SLOVYANSK, Ukraine -- As Western governments vowed to impose more sanctions against Russia and its supporters in eastern Ukraine, a group of foreign military observers remained in captivity Saturday accused of being NATO spies by a pro-Russian insurgency.

The German-led, eight-member team was traveling under the auspices of the Organization of Security and Cooperation in Europe when they were detained Friday.

Vyacheslav Ponomarev, the self-proclaimed "people's mayor" of Slovyansk, described the detained observers as "captives" and said that they were officers from NATO member states.

"As we found maps on them containing information about the location of our checkpoints, we get the impression that they are officers carrying out a certain spying mission," Ponomarev said, adding they could be released in exchange for jailed pro-Russian activists.
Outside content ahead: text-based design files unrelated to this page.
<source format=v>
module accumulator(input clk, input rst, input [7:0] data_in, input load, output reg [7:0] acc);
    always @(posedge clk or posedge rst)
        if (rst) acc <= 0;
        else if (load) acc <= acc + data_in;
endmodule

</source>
Outside Slovyansk, a city about 90 miles west of Russia, Ukraine government forces continued operations to form a security cordon as it attempts to quell unrest threatening to derail the planned May 25 presidential election.

The U.S. and other nations in the Group of Seven said in a joint statement released Friday night by the White House that they plan to impose additional economic sanctions on Russia in response to its actions in Ukraine. The West has accused Russia of using covert forces to encourage unrest in Ukraine and says Moscow has done nothing to pressure pro-Russian militias to free police stations and government buildings in at least 10 cities across the region.
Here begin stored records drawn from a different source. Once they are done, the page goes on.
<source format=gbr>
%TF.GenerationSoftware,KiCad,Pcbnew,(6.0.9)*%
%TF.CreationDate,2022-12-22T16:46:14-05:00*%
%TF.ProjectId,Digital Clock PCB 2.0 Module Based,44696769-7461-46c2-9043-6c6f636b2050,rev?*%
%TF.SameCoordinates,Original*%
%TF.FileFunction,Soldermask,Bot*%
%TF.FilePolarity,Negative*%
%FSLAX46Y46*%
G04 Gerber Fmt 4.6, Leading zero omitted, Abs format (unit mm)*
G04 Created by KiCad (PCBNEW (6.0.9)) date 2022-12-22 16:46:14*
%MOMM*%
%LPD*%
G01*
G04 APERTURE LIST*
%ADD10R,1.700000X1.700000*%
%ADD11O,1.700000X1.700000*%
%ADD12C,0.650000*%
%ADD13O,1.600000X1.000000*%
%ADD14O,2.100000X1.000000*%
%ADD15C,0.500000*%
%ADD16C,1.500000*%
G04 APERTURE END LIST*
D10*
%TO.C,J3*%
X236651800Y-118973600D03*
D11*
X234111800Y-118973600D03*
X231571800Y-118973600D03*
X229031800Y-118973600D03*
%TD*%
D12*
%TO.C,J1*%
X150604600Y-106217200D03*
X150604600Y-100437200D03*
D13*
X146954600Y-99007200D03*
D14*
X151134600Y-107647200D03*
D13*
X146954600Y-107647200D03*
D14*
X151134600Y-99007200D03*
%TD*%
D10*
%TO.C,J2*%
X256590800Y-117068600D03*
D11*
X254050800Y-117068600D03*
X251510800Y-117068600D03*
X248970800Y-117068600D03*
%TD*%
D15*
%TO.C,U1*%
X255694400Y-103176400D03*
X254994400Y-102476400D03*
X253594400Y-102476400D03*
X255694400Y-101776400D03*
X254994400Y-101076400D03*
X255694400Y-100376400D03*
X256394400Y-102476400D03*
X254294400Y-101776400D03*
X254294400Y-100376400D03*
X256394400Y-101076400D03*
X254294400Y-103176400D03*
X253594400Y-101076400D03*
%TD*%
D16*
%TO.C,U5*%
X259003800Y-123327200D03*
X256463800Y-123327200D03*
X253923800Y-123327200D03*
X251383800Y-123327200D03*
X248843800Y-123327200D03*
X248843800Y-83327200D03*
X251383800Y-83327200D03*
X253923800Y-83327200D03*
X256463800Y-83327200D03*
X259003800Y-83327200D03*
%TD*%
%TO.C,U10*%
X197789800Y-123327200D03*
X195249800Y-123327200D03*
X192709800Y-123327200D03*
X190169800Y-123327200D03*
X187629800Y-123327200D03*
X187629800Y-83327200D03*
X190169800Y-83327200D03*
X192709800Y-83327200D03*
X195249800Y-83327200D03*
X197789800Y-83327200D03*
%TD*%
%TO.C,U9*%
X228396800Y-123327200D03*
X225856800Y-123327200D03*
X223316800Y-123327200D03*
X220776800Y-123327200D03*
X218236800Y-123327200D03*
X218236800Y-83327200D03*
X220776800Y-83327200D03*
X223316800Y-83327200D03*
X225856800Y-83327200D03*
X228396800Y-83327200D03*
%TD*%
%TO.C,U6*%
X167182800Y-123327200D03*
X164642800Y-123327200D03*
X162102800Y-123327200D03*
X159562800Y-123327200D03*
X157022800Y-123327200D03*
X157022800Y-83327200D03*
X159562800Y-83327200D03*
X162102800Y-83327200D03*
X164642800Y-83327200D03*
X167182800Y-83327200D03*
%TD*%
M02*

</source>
Condemning Russia's earlier annexation of Ukraine's Crimea Peninsula, the G-7 said: "We will now follow through on the full legal and practical consequences of this illegal annexation, including but not limited to the economic, trade and financial areas."

The European Union is also planning more sanctions, and ambassadors from the bloc's 28 member nations will meet Monday in Brussels to add to the list of Russian officials and pro-Russian leaders in Ukraine who have been sanctioned with asset freezes and a travel ban.

The foreign military observer team detained by pro-Russian forces was made up of three German soldiers, a German translator and one soldier each from Czech Republic, Poland, Sweden and Denmark. Germany's Defense Ministry said the team also included five Ukrainians.

Tim Guldimann, the OSCE's special envoy for Ukraine, told German public radio WDR on Saturday that "efforts are being made to solve this issue." He declined to elaborate.

Acting prime minister Arseniy Yatsenyuk warned Friday that Russia "is keen to start World War III."

On Saturday, Yatsenyuk traveled to Rome to meet with Pope Francis and Italian Premier Matteo Renzi. Francis gave Yatsenyuk a fountain pen, telling him, "I hope that you write 'peace' with this pen."

Yatsenyuk replied: "I hope so, too."

In a briefing with reporters, he lashed out at Moscow, saying Russian military aircraft violated Ukrainian air space late on Friday.

"The only reason is to provoke Ukraine to strike a missile and to accuse Ukraine of waging a war to Russia," he said, and asked Russia "not to provoke and not to support Russian-led terrorists ... in eastern and southern Ukraine. We ask Russia to leave us alone."

The Russian Defense Ministry denied claims, first raised by the U.S. on Friday, that its aircraft had crossed the border with Ukraine, a spokesman told state news agencies on Saturday.